Since the earliest days of aviation, effective communication between ground staff and pilots has been a key component of safe flying of aircraft.
Every information the pilot might get or share with the ground staff can be crucial, and it might save the lives of both the aviation personnel and the passengers.
Although aviation communication seems to be a very simple thing to do now, it was one of the most complicated things during the early stages of aviation. Since December 17th, 1903, when the Wright brothers made the first successful flight in history, communication with pilots in the air has been a real challenge.
Visual aids like colored paddles, signal flares, and hand signs were used at the beginning as means of communication. However, the first air-to-ground radio communication used Morse code and operators used short signals in order to save time.
In the times when messages were sent via telegraph (in Morse code), one of those short signals that were used was the letter “R”, as an abbreviation for “received.” This meant that pilots confirmed that they had received the message and the instructions.
But what about flying at night? How did the pilots communicate with ground staff when they started flying at night? Nowadays we can book flights anytime we want, but this was not the case in the early stages of aviation. Finding visual landmarks at night was not an easy task and something that would change that had to be done.
American pilot Jack Knight made the first successful overnight air mail connection in the United States on February 22nd, 1921, but without effective communication, this would be impossible for him.
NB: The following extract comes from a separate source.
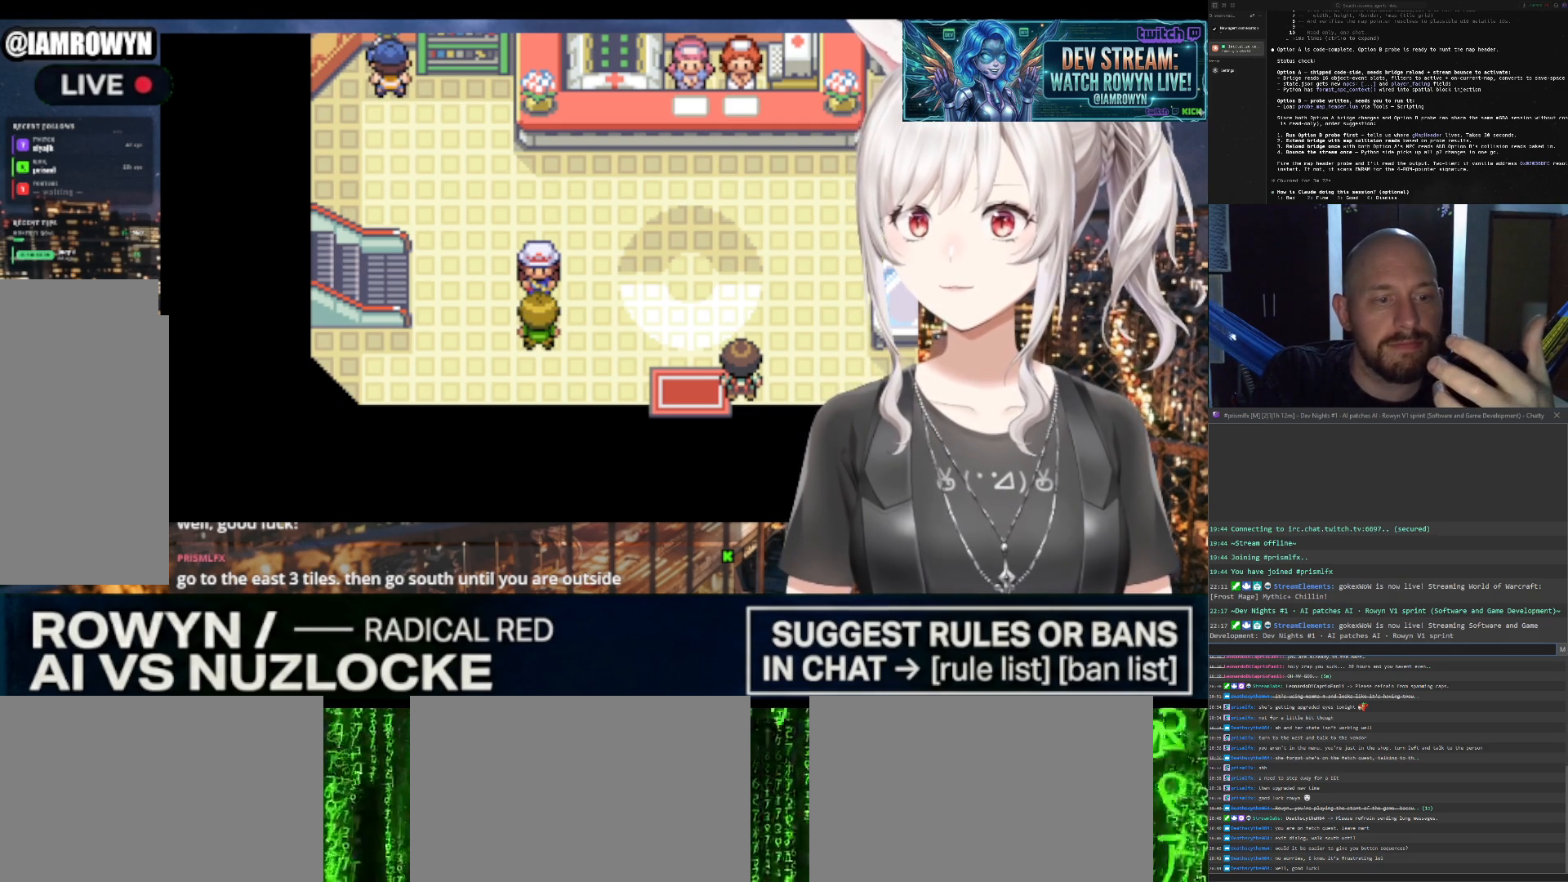
{"buttons": ["A"], "events": []}
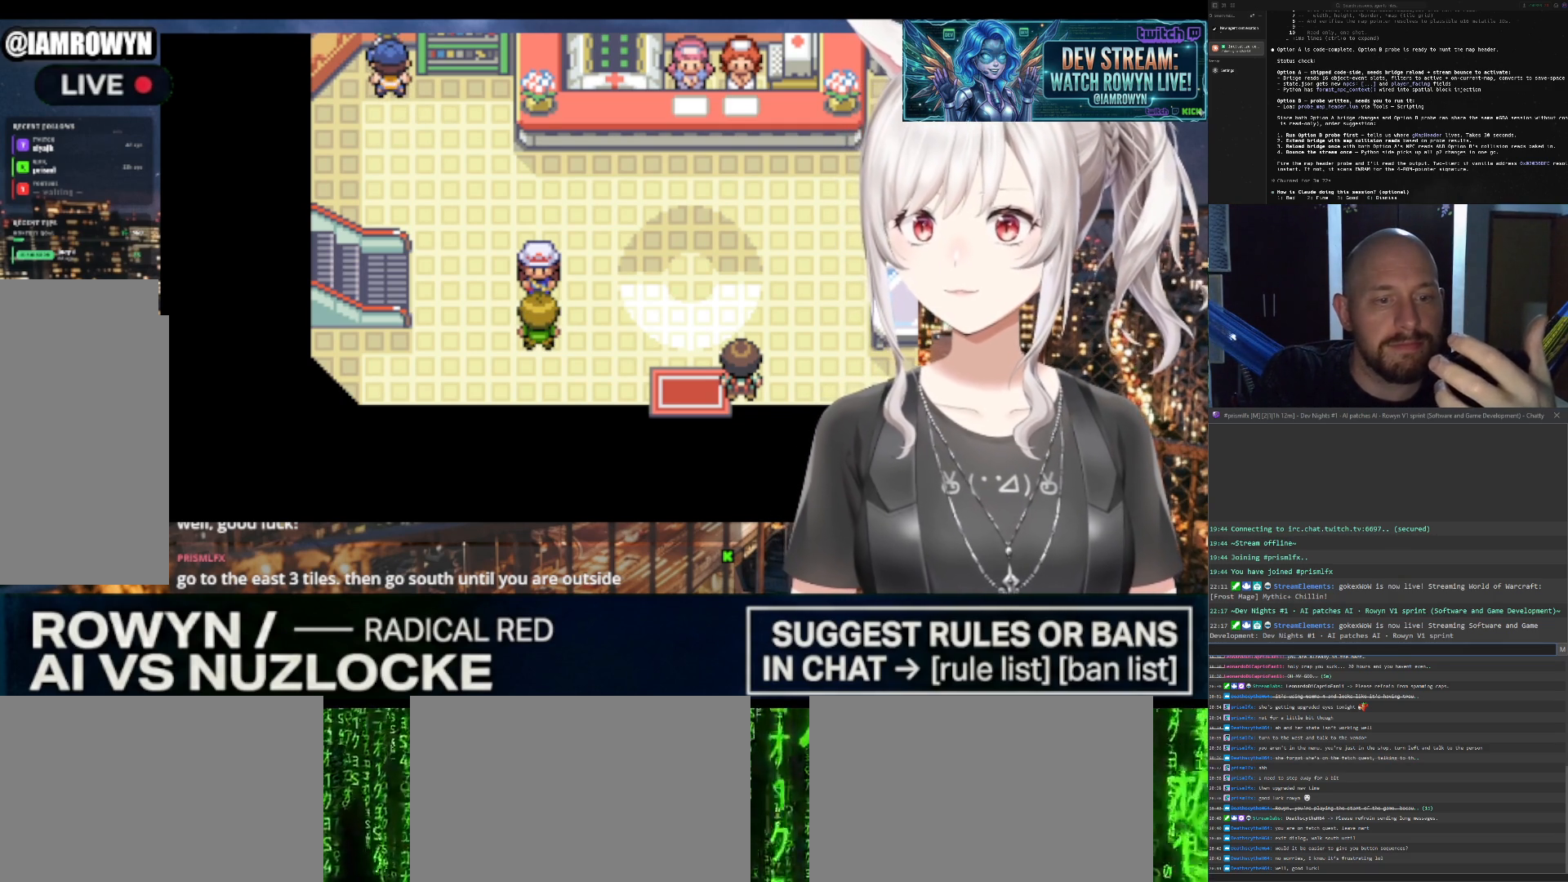
{"buttons": ["A"], "events": []}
Thanks to the signal fires along the flight path lit by post office employees, airfield managers, and even local farmers, Knight was able to succeed and by doing that he also secured himself a place in history.
Aviation communication is not just an important and essential subject, but it also has a fascinating history. At some point in our lives, we have all heard a pilot using the word “Roger.” Some of us have heard it in real life, but most people know that pilots often use that word from movies and television.
Anyone who has watched the 1980 American satirical parody film “Airplane” probably remembers the following quote:
Co-Pilot Roger Murdock (to Capt. Oveur): We have clearance, Clarence.
Capt. Oveur: Roger, Roger. What’s our vector, Victor?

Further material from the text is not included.